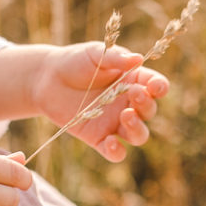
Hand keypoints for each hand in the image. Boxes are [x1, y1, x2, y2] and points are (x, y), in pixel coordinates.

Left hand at [29, 41, 167, 162]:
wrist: (46, 78)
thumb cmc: (74, 61)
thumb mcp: (94, 53)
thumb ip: (115, 58)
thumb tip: (139, 59)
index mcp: (133, 80)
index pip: (155, 86)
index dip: (159, 87)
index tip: (155, 87)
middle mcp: (127, 103)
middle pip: (149, 111)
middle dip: (146, 105)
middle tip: (135, 95)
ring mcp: (114, 122)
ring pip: (138, 135)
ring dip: (137, 128)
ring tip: (125, 115)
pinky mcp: (98, 137)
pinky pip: (115, 152)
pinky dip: (117, 152)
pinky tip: (111, 143)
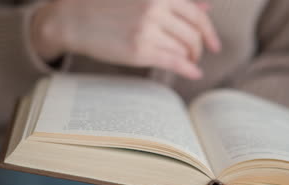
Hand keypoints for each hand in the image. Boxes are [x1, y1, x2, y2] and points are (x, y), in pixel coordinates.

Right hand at [31, 0, 220, 79]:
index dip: (210, 32)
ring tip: (187, 62)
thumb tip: (206, 7)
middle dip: (199, 48)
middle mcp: (157, 10)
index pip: (197, 15)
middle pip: (193, 35)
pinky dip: (188, 69)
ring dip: (190, 59)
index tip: (214, 45)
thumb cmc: (106, 6)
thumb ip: (174, 1)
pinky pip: (173, 61)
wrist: (73, 18)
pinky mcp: (139, 50)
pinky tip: (193, 73)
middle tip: (196, 56)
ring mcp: (148, 31)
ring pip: (184, 49)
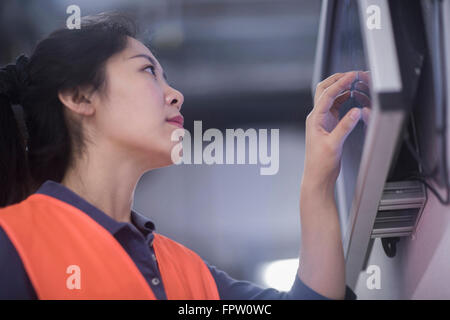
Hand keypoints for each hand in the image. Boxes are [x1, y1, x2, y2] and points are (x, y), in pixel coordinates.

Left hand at [302, 71, 368, 194]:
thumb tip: (355, 112)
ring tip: (355, 83)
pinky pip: (336, 107)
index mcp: (315, 119)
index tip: (352, 75)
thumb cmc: (320, 164)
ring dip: (342, 89)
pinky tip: (353, 98)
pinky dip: (345, 100)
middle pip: (324, 90)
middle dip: (338, 79)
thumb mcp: (334, 145)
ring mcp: (322, 120)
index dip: (341, 83)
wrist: (318, 176)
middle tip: (352, 74)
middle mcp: (317, 117)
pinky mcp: (328, 125)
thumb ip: (344, 127)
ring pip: (331, 97)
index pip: (328, 94)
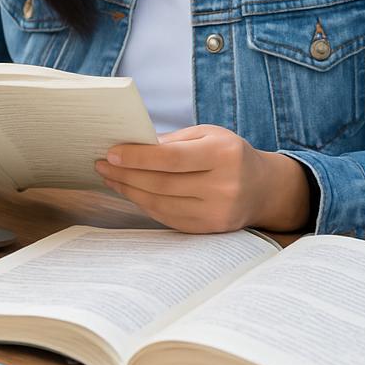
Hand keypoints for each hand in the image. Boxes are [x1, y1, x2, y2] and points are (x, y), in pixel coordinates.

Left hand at [94, 125, 310, 233]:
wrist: (263, 188)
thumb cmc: (228, 153)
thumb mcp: (208, 134)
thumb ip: (173, 141)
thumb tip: (131, 145)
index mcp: (223, 154)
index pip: (171, 159)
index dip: (137, 157)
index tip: (111, 153)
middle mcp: (223, 186)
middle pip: (162, 184)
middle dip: (126, 174)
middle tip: (101, 164)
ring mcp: (217, 212)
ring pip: (161, 203)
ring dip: (130, 191)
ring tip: (110, 177)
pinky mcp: (210, 230)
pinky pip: (168, 218)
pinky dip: (145, 204)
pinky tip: (130, 192)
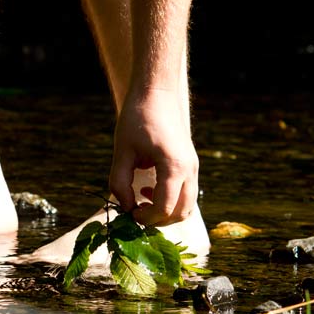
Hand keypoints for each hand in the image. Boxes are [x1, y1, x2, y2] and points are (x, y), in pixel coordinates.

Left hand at [109, 88, 198, 226]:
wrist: (157, 93)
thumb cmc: (137, 118)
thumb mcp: (122, 151)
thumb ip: (120, 182)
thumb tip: (125, 207)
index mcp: (174, 166)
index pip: (165, 208)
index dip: (146, 217)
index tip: (129, 212)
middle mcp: (189, 169)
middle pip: (181, 213)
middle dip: (158, 220)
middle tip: (135, 212)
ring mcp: (193, 167)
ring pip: (187, 206)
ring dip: (166, 212)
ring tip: (142, 199)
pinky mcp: (191, 164)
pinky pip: (186, 193)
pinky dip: (171, 200)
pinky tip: (149, 188)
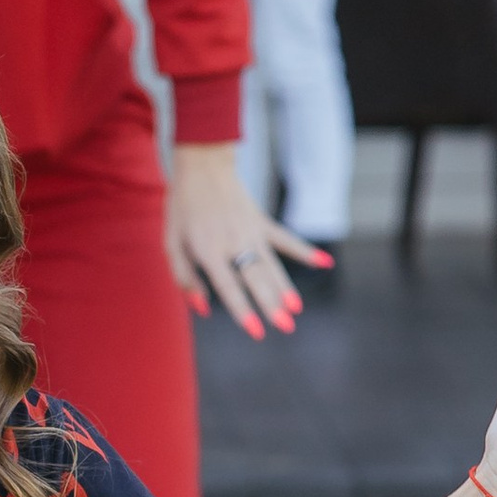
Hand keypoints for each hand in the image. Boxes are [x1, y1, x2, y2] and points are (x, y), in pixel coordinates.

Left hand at [164, 143, 315, 338]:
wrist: (202, 165)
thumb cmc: (182, 208)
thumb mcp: (171, 242)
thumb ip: (184, 276)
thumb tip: (201, 307)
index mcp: (208, 249)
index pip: (228, 286)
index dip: (242, 310)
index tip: (256, 331)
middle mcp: (233, 242)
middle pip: (255, 278)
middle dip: (271, 304)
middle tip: (285, 327)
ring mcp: (251, 231)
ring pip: (272, 265)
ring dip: (285, 288)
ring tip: (296, 309)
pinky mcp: (262, 222)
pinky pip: (286, 239)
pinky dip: (305, 251)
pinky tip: (325, 263)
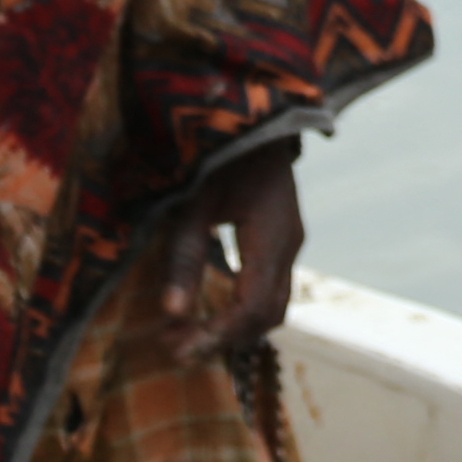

--------------------

» **Directions**: Copy out each line of the listing that holds the string "wrist".

» **Answer box**:
wrist: (46, 78)
wrist: (73, 18)
wrist: (318, 176)
wrist: (263, 188)
wrist: (157, 93)
wrist: (202, 165)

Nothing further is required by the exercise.